The Republicans are in a proper pickle. They need to get her on policy but they’re obsessed with her person. Yet all their personal attack lines somehow break in Harris’ favour. In fact they’re going viral among the TikTok generation. And TikTok has an unprecedented ability to get young people to go out and buy - Stanley cups, jorts, gig tickets and now, maybe, the next head honcho of the USA.
One of the most popular memes is Harris’s laugh - or “cackle”, as the Republicans have branded it. The Vice President bellows while throwing her head back - and she does it a lot.
This has been used to suggest she’s unserious, lacking the gravitas required of high office. But you know something? People love her fun persona. And when she went on the Drew Barrymore show in April she imbued her laugh, and the negative response to it, with a message that resonates for women of all ages. “Apparently some people love to talk about the way I laugh,” she told the actress-turned-talk show host. “Well let me tell you something. I have my mother’s laugh. And I grew up around a bunch of women who laughed from the belly … it’s really important to us to remind each other and our younger ones: don’t be confined to other people’s perception … [of] how you should act in order to be.”

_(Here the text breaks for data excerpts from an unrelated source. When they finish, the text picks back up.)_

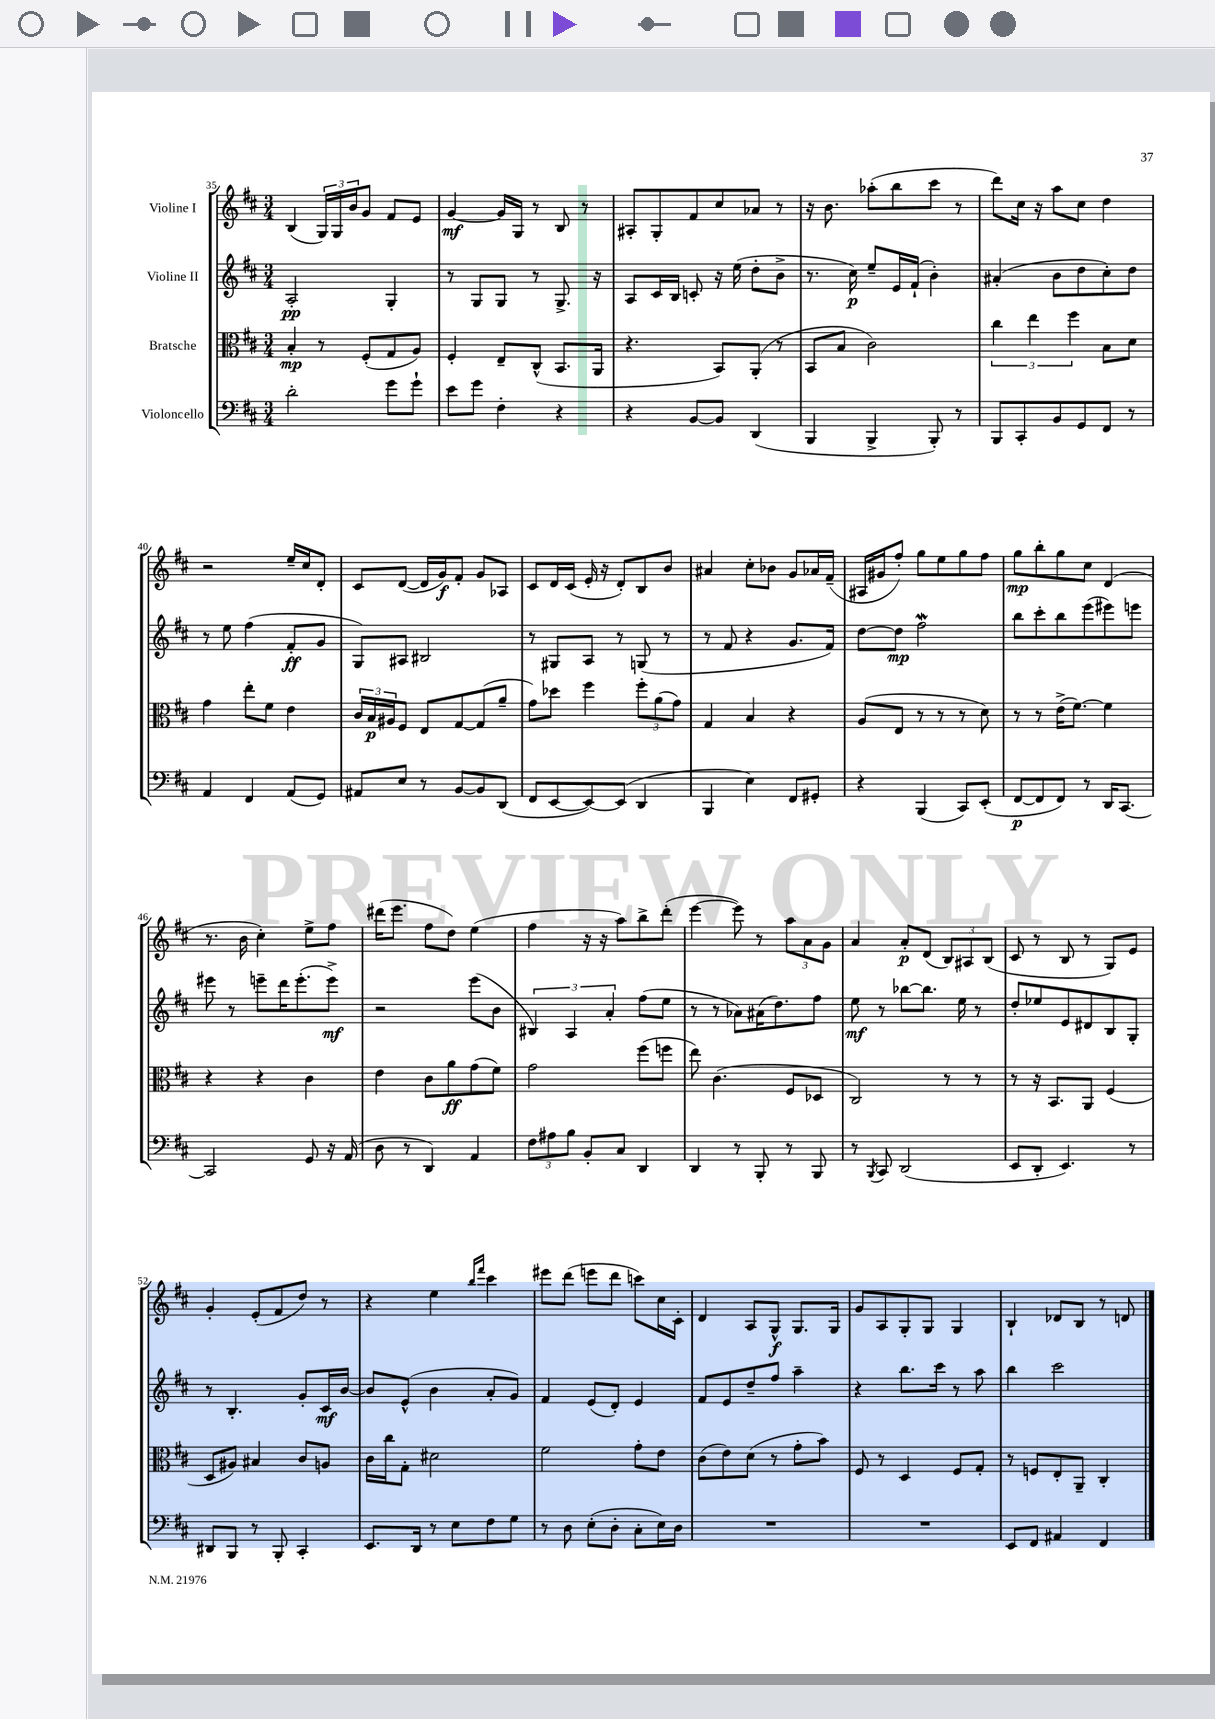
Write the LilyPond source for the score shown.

<<
\new StaffGroup <<
\new Staff = "s0" \with { instrumentName = "Violine I" } {
    \clef treble \key d \major \numericTimeSignature \time 3/4
    b4( \tuplet 3/2 { g16) g16 b'16 } g'8 fis'8 e'8 |
    g'4~\mf g'16 g16 r8 b8 r8 |
    ais8-. g8-. fis'8 cis''8 aes'8 r8 |
    r16 b'8. aes''8-.( b''8 cis'''8 r8 |
    d'''8) cis''16 r16 a''8 cis''8 d''4 |
    r2 e''16-- cis''16 d'8-. |
    cis'8 d'8~( d'16 g'16\f) fis'8-. g'8 aes8 |
    cis'8 d'16 cis'16( e'16-. r16 d'8-.) b8 b'8 |
    ais'4 cis''8-. bes'8 g'8 aes'16 fis'16--( |
    ais16 gis'16 fis''8-.) g''8 e''8 g''8 fis''8 |
    g''8\mp b''8-. g''8 cis''8 d'4( |
    r8. b'16 cis''4-.) e''8-> fis''8 |
    dis'''16( e'''8. fis''8 d''8) e''4( |
    fis''4 r16 r16 a''8) b''8-> d'''8-.( |
    e'''4~ e'''8) r8 \tuplet 3/2 { a''8 a'8 g'8 } |
    a'4 a'8-.\p d'8( \tuplet 3/2 { b8) ais8 b8( } |
    cis'8 r8 b8 r8 g8) e'8 |
    g'4-. e'8-.( fis'8 d''8) r8 |
    r4 e''4 \grace { b''16 fis'''16 } cis'''4 |
    eis'''8 d'''8( e'''8 d'''8 c'''8) cis''16 cis'16-. |
    d'4 a8 g8-^\f g8. g16 |
    g'8 a8 g8-. g8 g4 |
    b4-! des'8 b8 r8 d'8 \bar "|." |
}
\new Staff = "s1" \with { instrumentName = "Violine II" } {
    \clef treble \key d \major \numericTimeSignature \time 3/4
    a2-.\pp g4-. |
    r8 g8 g8 r8 g8.-> r16 |
    a8 cis'16 b16 c'8-. r16 e''16( d''8-. b'8-> |
    r8. cis''16\p) e''8-- e'16 fis'16-!( b'4-.) |
    ais'4-.( b'8 d''8 cis''8-.) d''8 |
    r8 e''8 fis''4( fis'8-.\ff g'8 |
    g8) ais8 bis2 |
    r8 gis8 a8 r8 g8( r8 |
    r8 fis'8 r4 g'8. fis'16) |
    d''8~ d''8\mp fis''2\mordent |
    b''8 cis'''8-. b''8 e'''8( eis'''8) e'''8 |
    eis'''8 r8 e'''8-- d'''16 e'''8.-.( e'''8->\mf) |
    r2 e'''8( b'8 |
    \tuplet 3/2 { bis4) a4 a'4-. } fis''8( e''8 |
    r8 r8 aes'8) ais'16( d''8.) fis''8 |
    e''8\mf r8 bes''8~ bes''8. e''16 r8 |
    d''8-. ees''8 e'8 dis'8 b8 g8-. |
    r8 b4.-. g'8-. cis'16\mf b'16~ |
    b'8 e'8-^( b'4 a'8-. g'8) |
    fis'4 e'8( d'8-.) e'4 |
    fis'8 e'8 d''8-- fis''8 a''4-- |
    r4 b''8. cis'''16 r8 a''8 |
    b''4 cis'''2 \bar "|." |
}
\new Staff = "s2" \with { instrumentName = "Bratsche" } {
    \clef alto \key d \major \numericTimeSignature \time 3/4
    b4-.\mp r8 fis8-.( g8 a8) |
    fis4-. e8-- cis8-^( b,8. a,16 |
    r4. b,8) a,8-.( r8 |
    b,8 b8 cis'2) |
    \tuplet 3/2 { cis''4 e''4 fis''4 } b8 d'8 |
    g'4 e''8-. fis'8 e'4 |
    \tuplet 3/2 { cis'16 b16\p ais16 } fis8 e8 g8~ g8( a'8-- |
    g'8) des''8 fis''4 \tuplet 3/2 { fis''8-. a'8( g'8) } |
    g4 b4 r4 |
    a8( e8 r8 r8 r8 d'8) |
    r8 r8 e'16->( fis'8.~) fis'4 |
    r4 r4 cis'4 |
    e'4 cis'8 a'8\ff g'8( fis'8) |
    g'2 fis''8( f''8 |
    e''8) cis'4.( fis8 des8 |
    cis2) r8 r8 |
    r8 r16 b,8. a,8 fis4( |
    d8 ais8) bis4 cis'8 a8 |
    cis'16 cis''16 g8-. dis'2 |
    fis'2 g'8-. e'8 |
    cis'8( e'8) d'8( r8 g'8-. b'8) |
    fis8 r8 d4 fis8 g8-. |
    r8 f8 e8-. a,8-- cis4-. \bar "|." |
}
\new Staff = "s3" \with { instrumentName = "Violoncello" } {
    \clef bass \key d \major \numericTimeSignature \time 3/4
    d'2-. g'8 g'8-! |
    e'8 g'8 fis4-. r4 |
    r4 b,8~ b,8 d,4( |
    b,,4 b,,4-> b,,8-.) r8 |
    b,,8 cis,8-. b,8 g,8 fis,8 r8 |
    a,4 fis,4 a,8( g,8) |
    ais,8 e8 r8 b,8~ b,8 d,8( |
    fis,8 e,8~ e,8~) e,8( d,4 |
    b,,4 e4) fis,8 gis,8-. |
    r4 b,,4( cis,8) e,8-.( |
    fis,8~\p fis,8 fis,8) r8 d,16 cis,8.~ |
    cis,2 g,8 r16 a,16( |
    d8 r8 d,4) a,4 |
    \tuplet 3/2 { fis8 ais8 b8 } b,8-. cis8 d,4 |
    d,4 r8 b,,8-. r8 b,,8 |
    r8 \acciaccatura { b,,8 } cis,8 d,2( |
    e,8 d,8-. e,4.) r8 |
    dis,8 b,,8 r8 b,,8-. cis,4-. |
    e,8. d,16 r8 e8 fis8 g8 |
    r8 d8 e8-.( d8-. cis8-. e16) d16 |
    R2. |
    R2. |
    e,8 fis,8 ais,4 fis,4 \bar "|." |
}
>>
>>
\layout { \context { \Score currentBarNumber = #35 } }
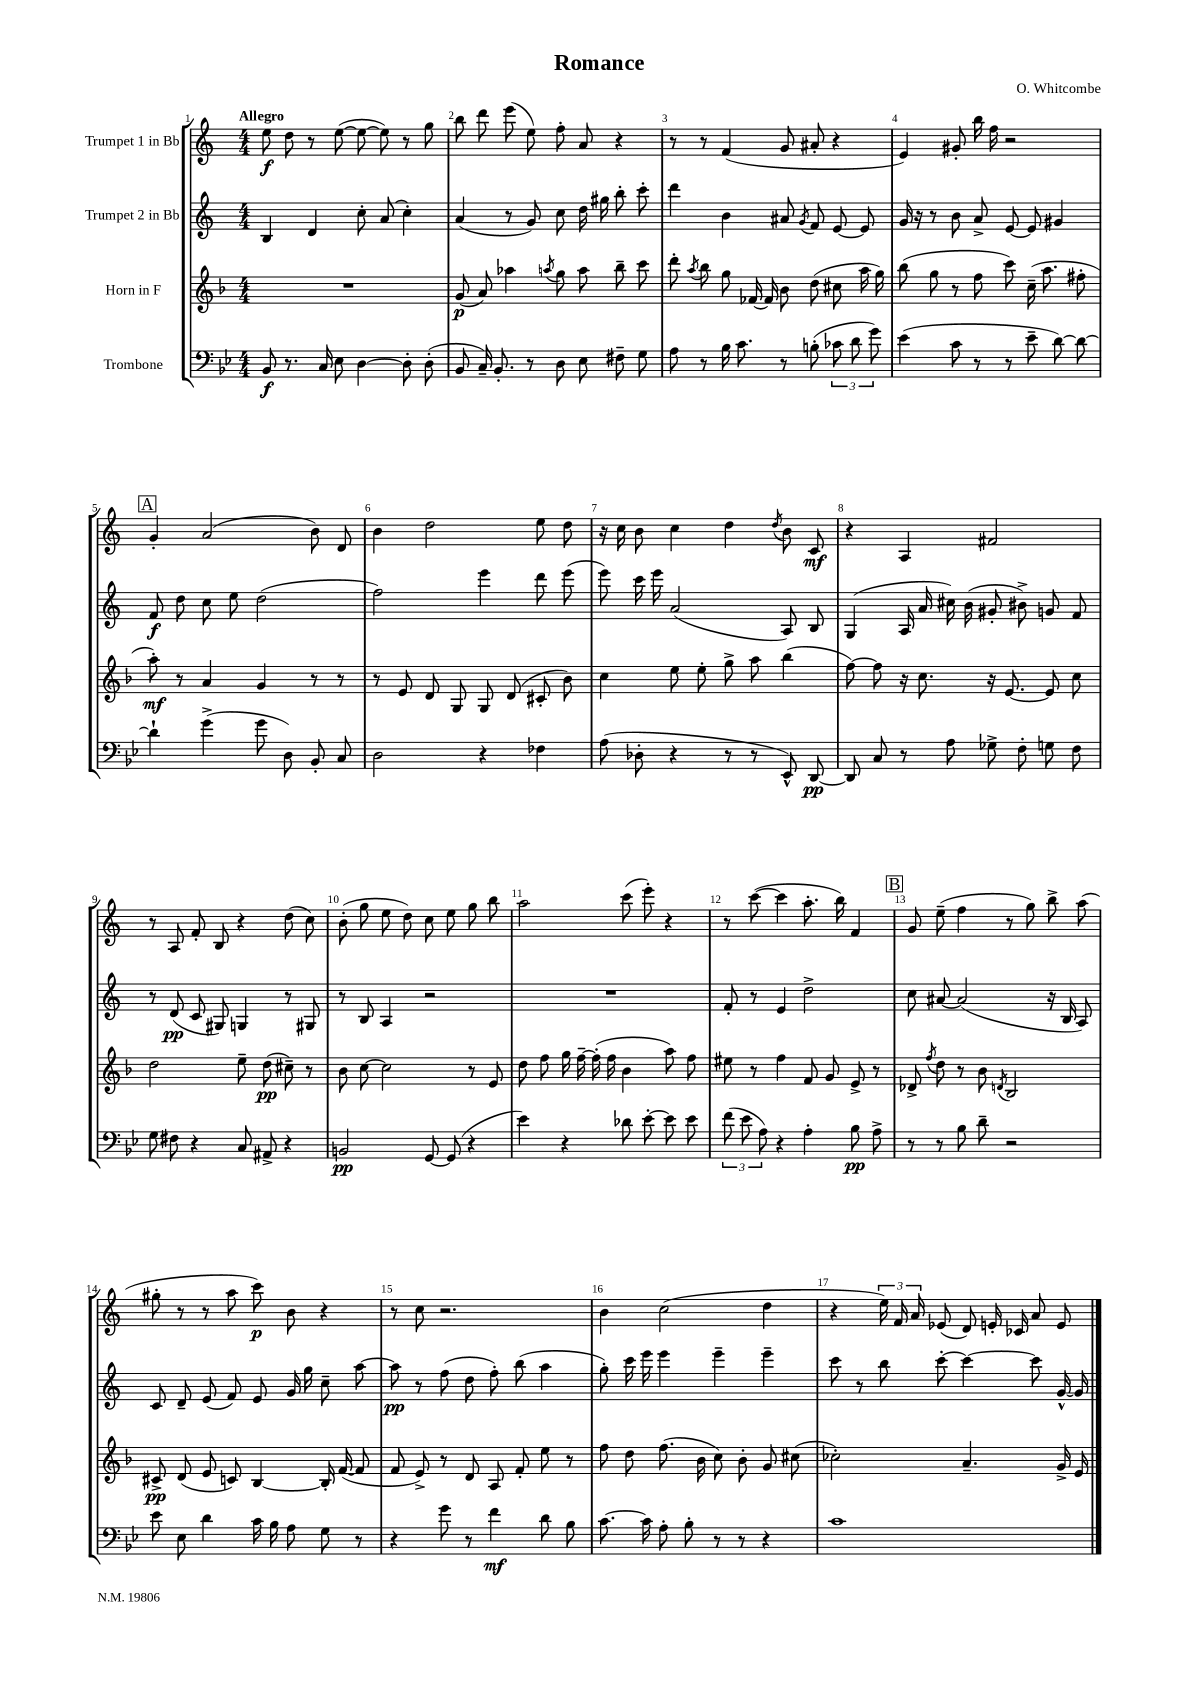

The clip has gone viral on TikTok and been reshared across every social media channel, except perhaps Donald Trump’s owned platform Truth Social.
Similarly, Harris dancing. The woman can move and she’s not afraid to. She looks like someone you’d want along at your party, whether you agree with her on immigration or not. Gen Z is doing its own fan edits of her groove and Trump just can’t seem to stop the music.